Rhys Lewis dances to his own tune

Whether it be politics, or something more personal, the singer-songwriter’s music is never without a message…

Can something be lovely and terrifying all at once? Beautiful but panic-inducing at the very same time? The final track on Rhys Lewis’ most recent album, perhaps, pulls off that clever trick. ‘What Wild Things Were’ is a wistful, melodic song on the surface, rounded out by plaintive piano and warm strings. But its lyrics tell a story set in a not-so-distant future, as the speaker looks back on green leaves and blue waters as a distant memory, in a world seared by climate destruction.

This is the subterfuge that Lewis often pulls off so well, perhaps — drawing from deep wells of feeling, but with a lightness of touch, an ear for melody, and an always-smiling, playful personality. (I have rarely seen someone inhabit a blood-red velvet dinner jacket with quite such glee.) It might be a break up — the eternal songwriter’s watering hole — or the end of the world. But Rhys Lewis always has something to say.

“That’s kind of why I love writing songs,” he says, “Because you can put something into words that perhaps someone else couldn’t, and they can go: ‘that’s exactly what I needed to hear.’ You feel unified and fortified that someone else has gone through the same thing, perhaps.”

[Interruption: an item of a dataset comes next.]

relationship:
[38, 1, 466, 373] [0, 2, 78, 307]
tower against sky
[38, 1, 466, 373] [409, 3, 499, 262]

Sometimes the source material is personal. “But that stuff’s almost easier to address, in a way. Empowering, certainly,” Lewis says. “You put something out there in this really vulnerable way — but instead of feeling vulnerable after it, you felt more confident, because people say: ‘I know exactly how you feel’ or ‘you’ve really helped me.’”

Rhys Lewis (second from right) shot for the Gentleman’s Journal Music Issue

At other moments, it’s entirely universal. “I read a book by David Wallace-Wells called The Uninhabitable World,” he says. “And a lot of the facts and figures in it are: ‘by 2030…’, or ‘by 2050…’ That’s very much within my lifetime. It’s certainly within my daughter or my son’s lifetime. I was terrified by the future this book was describing.

"You put something out there in this really vulnerable way.."

“So I put myself in 2050, and wrote about the birds, and the trees, and the blue water. It sounds sort of apocalyptic. But there’s a very real chance that we’re going to see dramatic change and have millions of lives affected. And we have, as a society, to engage in it, in a way that doesn’t terrify us, but makes us feel empowered to do something positive. There must be a way to do that.”

“Very few artists choose to be political these days, and make a social comment, and because of that, people don’t think it’s a musician’s role to do that,” he continues. “If you look at Billy Bragg and Bob Dylan, they were inspiring social change. I would love to see Ed Sheeran and Rihanna, for example, talking about this stuff more. It’s very cheesy to say it, but there is a power to music, and it can be hugely influential.

“People cringe about Band Aid, but it did change things, even if it was misguided to some degree. There’s a huge issue here that we could all be addressing together, in a collective way.”

If the next Band Aid does coalesce around climate change, then Lewis should certainly be on the songwriting committee. His songs always feel charged up and punchy, even when they’re understated and stripped back. I’m still very fond of one of his tracks from 2017 — the low key and taut ‘Reasons to Hate You’ — which begs a departing girlfriend to say they’ve been unfaithful, even though they haven’t, just to make the split a little less horrendous. My 16-year-old self is entirely onboard with that contortion.

“I’m writing an album now, and the new song on that will be similar to the last one,” he concludes. “And I want to leave people with something that makes them think,” he says. The clever thing about Rhys Lewis, however, is that he’ll make them feel it first.